From the first line of the entries below to the line with "சென்னையில் ஆபரண தங்கத்தின் விலை", give each line again exactly.

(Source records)
=== Begin Enclosure ===

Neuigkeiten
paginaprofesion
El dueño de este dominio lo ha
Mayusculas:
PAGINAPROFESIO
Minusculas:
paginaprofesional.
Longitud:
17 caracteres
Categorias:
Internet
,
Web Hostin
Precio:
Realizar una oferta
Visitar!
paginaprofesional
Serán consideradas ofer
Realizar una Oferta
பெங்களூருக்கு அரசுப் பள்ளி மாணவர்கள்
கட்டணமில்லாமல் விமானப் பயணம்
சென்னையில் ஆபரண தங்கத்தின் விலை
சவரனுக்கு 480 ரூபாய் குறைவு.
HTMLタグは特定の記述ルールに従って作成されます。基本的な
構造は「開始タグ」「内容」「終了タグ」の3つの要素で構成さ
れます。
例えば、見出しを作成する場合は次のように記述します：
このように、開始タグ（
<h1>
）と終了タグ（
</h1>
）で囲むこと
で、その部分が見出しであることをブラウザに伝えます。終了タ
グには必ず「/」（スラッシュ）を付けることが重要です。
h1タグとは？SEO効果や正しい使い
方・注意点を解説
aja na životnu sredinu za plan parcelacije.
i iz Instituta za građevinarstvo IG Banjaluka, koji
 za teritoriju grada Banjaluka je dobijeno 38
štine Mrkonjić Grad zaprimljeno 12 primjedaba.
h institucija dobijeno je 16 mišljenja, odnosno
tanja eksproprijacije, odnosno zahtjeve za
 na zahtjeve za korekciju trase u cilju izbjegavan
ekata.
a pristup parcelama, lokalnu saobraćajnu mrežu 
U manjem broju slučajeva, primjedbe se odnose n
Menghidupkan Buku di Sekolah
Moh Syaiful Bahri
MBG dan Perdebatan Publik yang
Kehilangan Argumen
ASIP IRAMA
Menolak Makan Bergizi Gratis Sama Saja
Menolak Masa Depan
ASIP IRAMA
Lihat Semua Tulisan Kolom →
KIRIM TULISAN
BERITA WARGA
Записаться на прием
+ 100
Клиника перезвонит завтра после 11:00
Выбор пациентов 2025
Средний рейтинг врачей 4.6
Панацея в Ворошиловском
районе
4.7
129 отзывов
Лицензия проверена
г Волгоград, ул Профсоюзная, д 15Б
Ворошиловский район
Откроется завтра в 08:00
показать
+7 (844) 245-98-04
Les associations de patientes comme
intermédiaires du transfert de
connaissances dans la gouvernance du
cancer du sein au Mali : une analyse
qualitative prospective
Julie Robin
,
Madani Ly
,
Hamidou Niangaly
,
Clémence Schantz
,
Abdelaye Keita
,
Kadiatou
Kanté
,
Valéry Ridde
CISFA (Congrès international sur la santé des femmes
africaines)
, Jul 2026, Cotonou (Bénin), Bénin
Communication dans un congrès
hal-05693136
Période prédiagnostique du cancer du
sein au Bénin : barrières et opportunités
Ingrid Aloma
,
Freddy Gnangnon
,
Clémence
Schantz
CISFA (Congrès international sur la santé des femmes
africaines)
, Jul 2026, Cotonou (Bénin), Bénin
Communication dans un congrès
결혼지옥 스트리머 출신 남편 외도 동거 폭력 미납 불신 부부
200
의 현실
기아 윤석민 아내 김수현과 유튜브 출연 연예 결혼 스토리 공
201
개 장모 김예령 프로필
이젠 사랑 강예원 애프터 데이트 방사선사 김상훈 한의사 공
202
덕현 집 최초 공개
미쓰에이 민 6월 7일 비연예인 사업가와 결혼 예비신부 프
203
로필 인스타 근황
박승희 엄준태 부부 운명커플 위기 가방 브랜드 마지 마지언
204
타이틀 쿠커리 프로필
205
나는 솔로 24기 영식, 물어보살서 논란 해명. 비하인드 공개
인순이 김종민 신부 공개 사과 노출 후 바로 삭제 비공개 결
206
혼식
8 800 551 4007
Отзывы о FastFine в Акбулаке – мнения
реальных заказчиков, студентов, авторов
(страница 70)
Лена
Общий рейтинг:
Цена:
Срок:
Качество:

=== End Enclosure ===

WRITTEN ANSWER:
Neuigkeiten
paginaprofesion
El dueño de este dominio lo ha
Mayusculas:
PAGINAPROFESIO
Minusculas:
paginaprofesional.
Longitud:
17 caracteres
Categorias:
Internet
,
Web Hostin
Precio:
Realizar una oferta
Visitar!
paginaprofesional
Serán consideradas ofer
Realizar una Oferta
பெங்களூருக்கு அரசுப் பள்ளி மாணவர்கள்
கட்டணமில்லாமல் விமானப் பயணம்
சென்னையில் ஆபரண தங்கத்தின் விலை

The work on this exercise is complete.